Но Комиссия так и не обнародовала этих размышлений о «чистом человеке». Конечно же (как всегда), это было сделано в интересах Семьи, чтобы не раздувать и без того накаленные страсти, не сталкивать правительство с Советом… Просто через месяц им дозволили быть вместе, а Керенский заявил: «Слава Богу, государь невиновен».
Но никто не постарался, чтобы общество это услышало. Повторюсь: слишком непопулярны они были!
Так что из ворот Александровского дворца выехали в моторах и направлялись на станцию – «кровавый царь и его жена – немка, повинные в измене и пролитой крови русского народа». Вот почему Керенский обставляет такой тайной их отъезд – боится ярости толпы, боится, что «массы» и Совет не позволят увезти Семью из Петрограда…
Александр Блок уже тогда писал в записной книжке: «Трагедия еще не началась, она или вовсе не начнется или будет ужасной, когда они (Семья) встанут лицом к лицу с разъяренным народом (не скажу – с «большевиками», потому что это неверное название. Это группа, действующая на поверхности, за ней скрывается многое, что еще не появилось)».

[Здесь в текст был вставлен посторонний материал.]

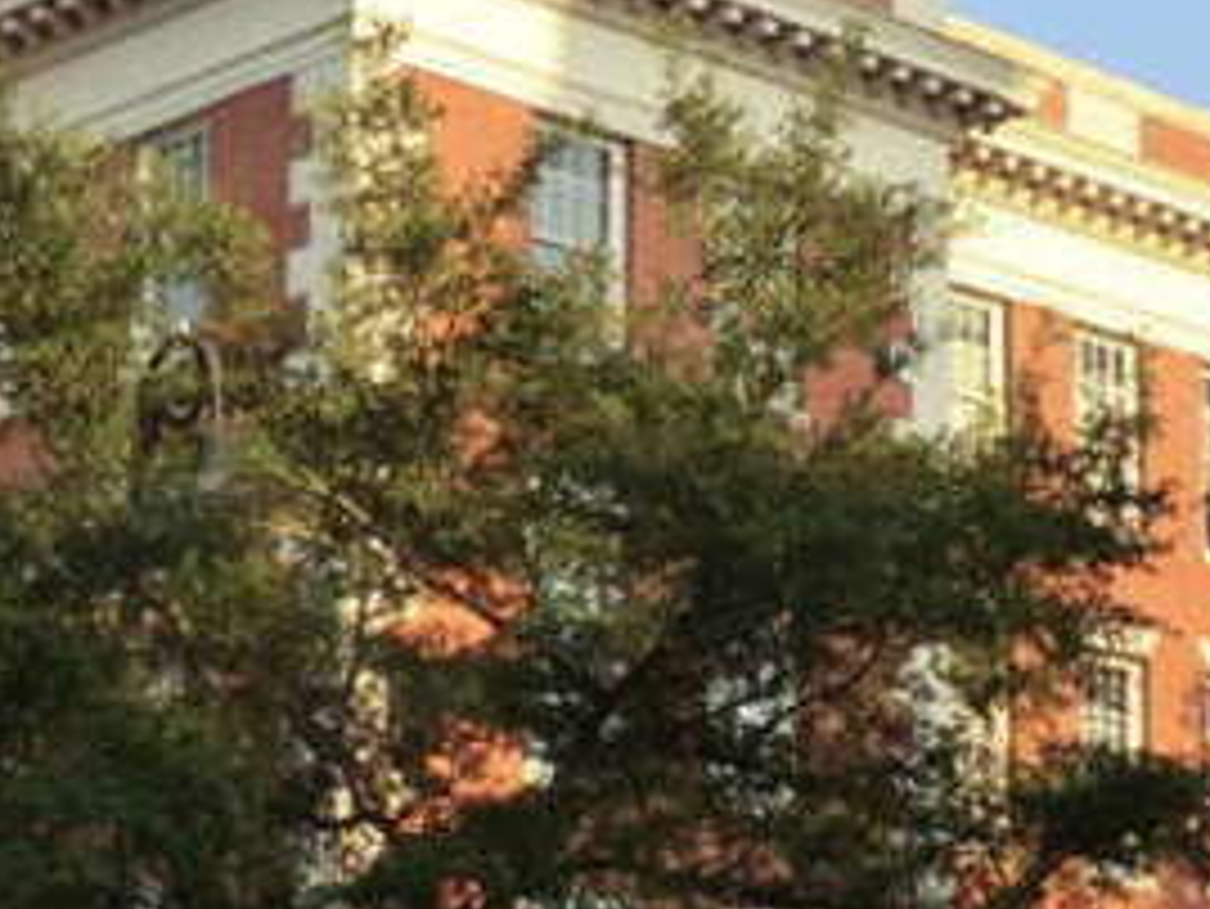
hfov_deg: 19.4
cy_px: 724
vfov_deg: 14.6
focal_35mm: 101
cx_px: 774
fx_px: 3532
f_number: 3.6
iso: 80
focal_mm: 6.1
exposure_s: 1/400
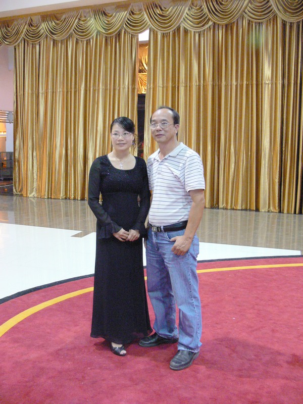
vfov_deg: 52.6
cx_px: 152
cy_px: 202
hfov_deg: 40.7
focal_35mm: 35
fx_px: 408
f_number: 2.8
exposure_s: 1/15
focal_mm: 7.4
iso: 400
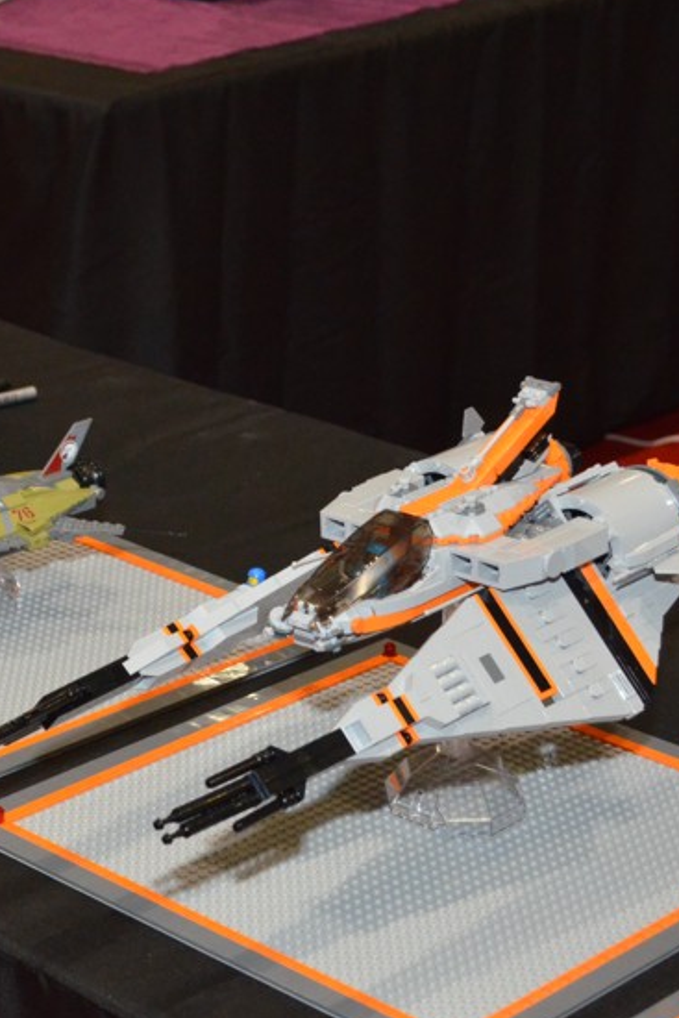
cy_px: 515
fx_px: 2771
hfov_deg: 13.9
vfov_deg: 20.8
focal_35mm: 98
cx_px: 117
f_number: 5
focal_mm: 36
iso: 3200
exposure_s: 1/60
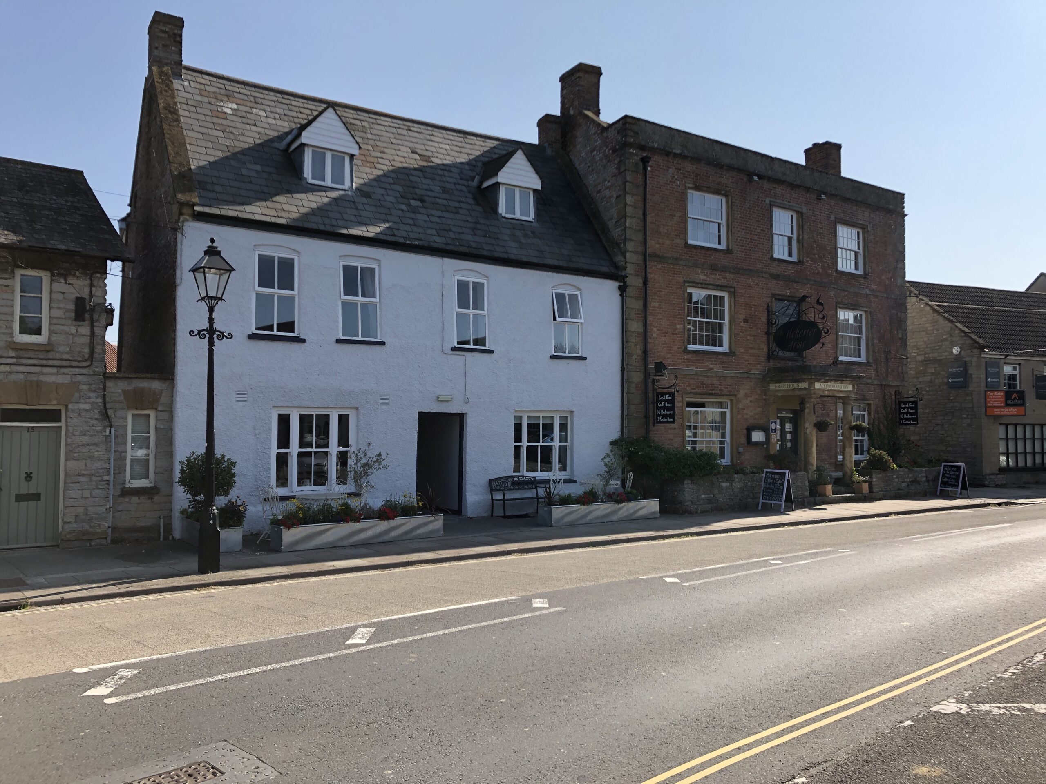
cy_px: 392
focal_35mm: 28
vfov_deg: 49.7
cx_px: 523
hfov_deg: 63.4
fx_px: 846
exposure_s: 1/1715
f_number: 1.8
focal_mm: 3.99
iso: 20
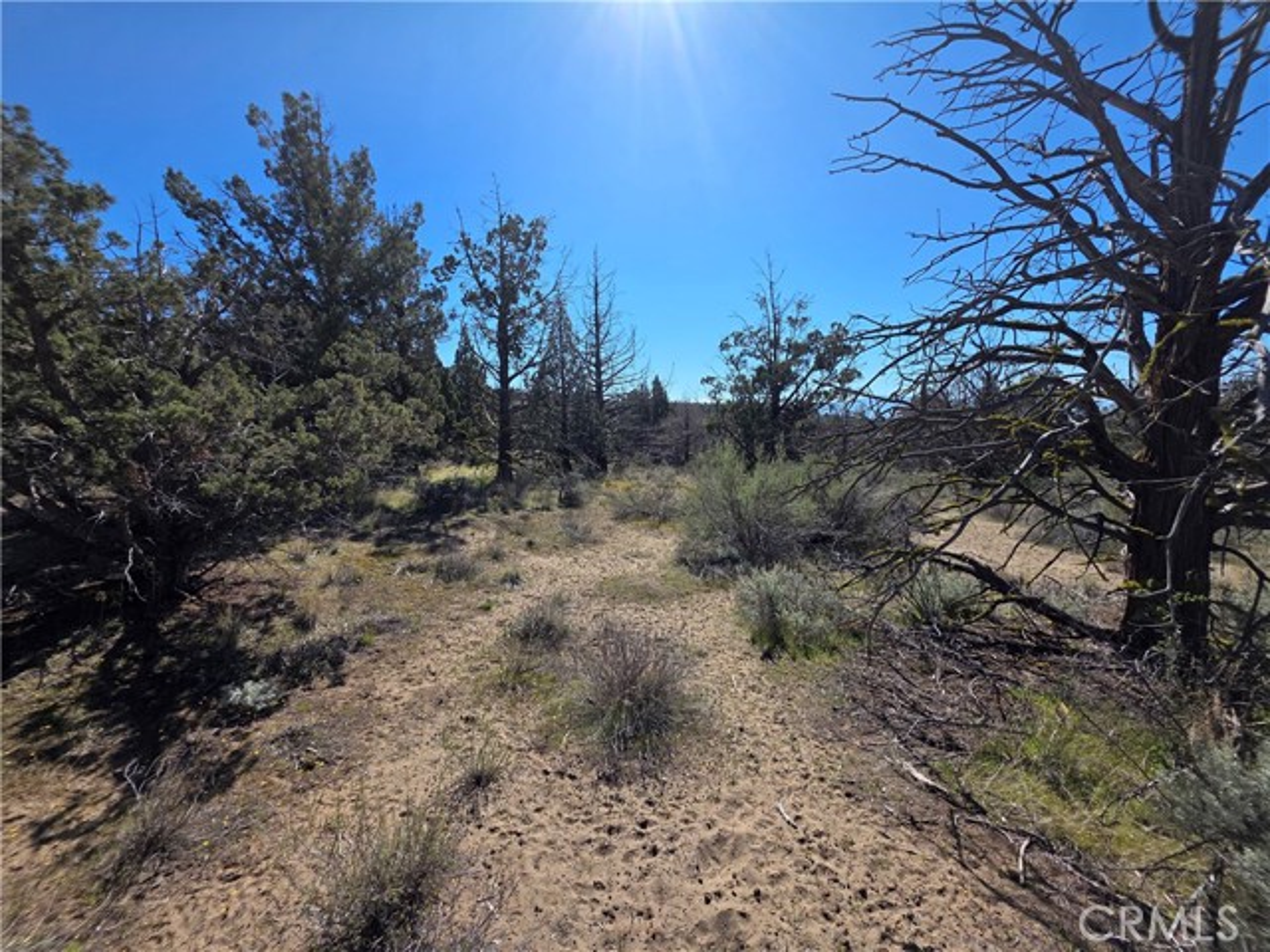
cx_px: 635
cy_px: 476
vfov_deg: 89.9
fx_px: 477
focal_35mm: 13
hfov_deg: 106.2
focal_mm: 2.2
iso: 40
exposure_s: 1/2082
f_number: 1.9
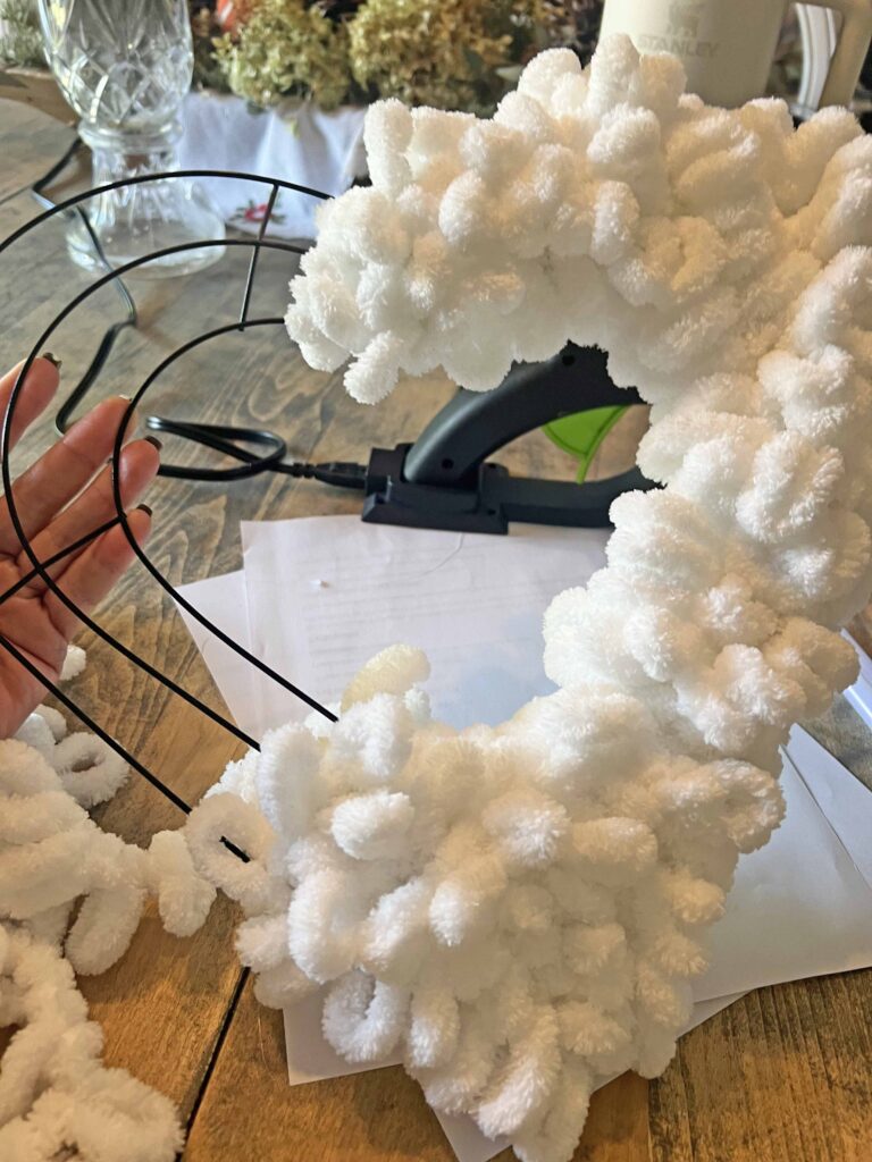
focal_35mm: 26
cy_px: 581
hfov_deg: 53.1
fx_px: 873
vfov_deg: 67.3
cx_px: 436
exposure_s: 1/60
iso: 125
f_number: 1.5
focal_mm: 5.7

Они приехали. Моторы остановились прямо в поле рядом со станцией Александровская. На путях стояли два состава. В составах три с лишним сотни солдат – сторожить и охранять царя и Семью. Это все Георгиевские кавалеры, молодец к молодцу – стрелки из Первого, Второго, Четвертого гвардейских полков. Все в новых кителях, новых шинелях. За будущую службу им обещано жалованье, да еще командировочные, наградные. Во главе всего отряда – Кексгольмского лейб-гвардии полка – полковник Евгений Кобылинский. Боевой офицер – на фронте с начала войны, много раз ранен и возвращался на фронт, и опять ранения приводили его в госпиталь. В Царском Селе он лежал в госпитале в сентябре 1916 года. И тогда «августейшая сестра милосердия» впервые познакомилась с раненым полковником. «Мы посещали его в госпитале, снимались вместе… И потом он – настоящий военный» – так царица напишет Вырубовой. Теперь бывший раненый офицер – хозяин их судьбы.